The structured product industry has been victim of too much complexity. Chasing high yields has definitely been an issue. The structures inevitably got complicated, they had been badly disclosed, badly sold, and in some cases misrepresented. There are specific products that the industry should have the moral strength not to put in the market when the timing is not right. I think that failures in the past have cost a lot in terms of credibility. It happens at the expense of products that could be issued and that are perfectly viable but do not get any attention. No one tends to publicise when these products go well and produce valuable returns for investors. Everything is focused on the negative stories, on the disasters in the industry.
If you look across Europe over the past 10 years, you see that most markets are dotted with some horror story of structured products gone bad. You scratch the surface, and you realize that most of these failures were caused by the most complex products in which issuers were trying to shoehorn returns in structures that were very difficult to sustain.
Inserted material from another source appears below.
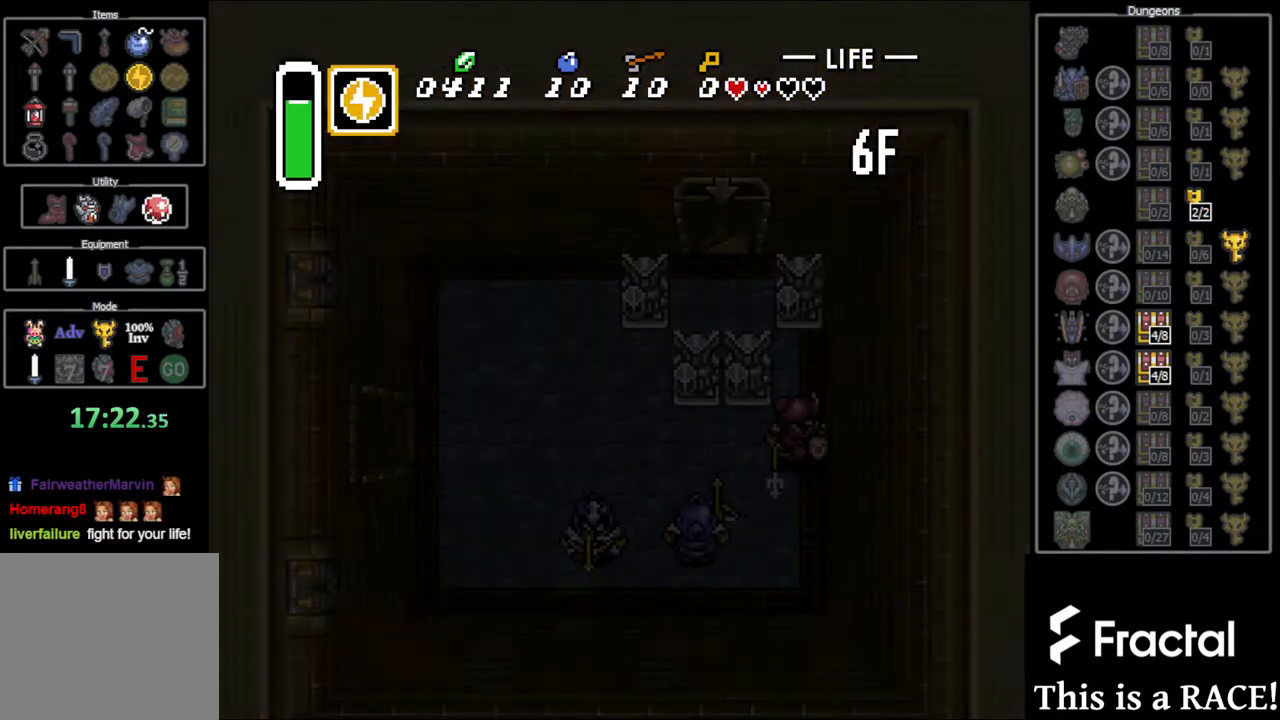
Gameplay with a controller (Nintendo layout); each line is a JSON object with the inputs held at the frame after it. "events" lists button and stick changes between this image and that frame as [ms after this image, input, new state], when the widget could be followed in between. Not read: L3 R3.
{"buttons": ["DPAD_LEFT"], "events": [[17, "DPAD_RIGHT", "down"], [150, "DPAD_RIGHT", "up"]]}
CW Constant proportion portfolio insurance (CPPI) is a good example. It’s actually a clever and relevant technology and when applied to a fund to create a guaranteed-type structure it allows investors to make a limited risk investment in a security that doesn’t have an associated liquid options market. However, when used to create leverage and increased participation as part of an index guarantee product it is open to abuse, as the purchaser may believe that they have an option when in fact they have a path-dependent pay-off.
AD If you can adapt it to the cyclicality of each market it does make sense. For example, the credit market doesn’t really have as deep or developed an options market at this point of time. But that is coming as the market matures. So there is this transfer of ideas from one asset class to another, this cross-pollination concept. CPPI was generally used very much in the equity environment originally. It is now very much transferred to credit and has also in time been applied to hedge funds or fund of funds products where clearly there is no liquid underlying. And that is the only way to get the options-type profile and the leverage
CW Done right, it should be providing risk transformation and choice to the end-user for a product that wouldn’t otherwise be available. Done wrong it’s dressed up and is at best ambiguous and at worst an example of mis-selling.
MB That’s key. Sometimes they are sold more like concepts than like products that have really useful features for the investors. I think that’s very difficult to balance in the industry because it sends out of all sorts of wrong signals.
AD If you look at the advanced retail markets, the Dutch market is probably one of the most advanced in Europe, a market that is very involved in collateralised debt obligation. It is not unusual for the banks based there to distribute hundreds of millions euros of CDO-linked products.
Part of that comes down to the advice side of things and what the distribution model is in that country. Why are these products successful in Holland and maybe not in the UK, for example, on the retail side of things? Because the distributor of the product is actually the bank that is putting that product together. They actually have a sales force that is likely to understand it and it comes back to this point about the skill of the sales people. And the skill of the resource within an institution and the capability and understanding, and passing on that understanding.
There is some progress and we might see these things improve, as there is some harmonisation of the European legislation. UCITS III might start to improve matters, for example, where you have to have simple language in your prospectuses and investors don’t have to read 300 pages to try and understand what’s going on. They can read the 20 page summary to get the succinct details.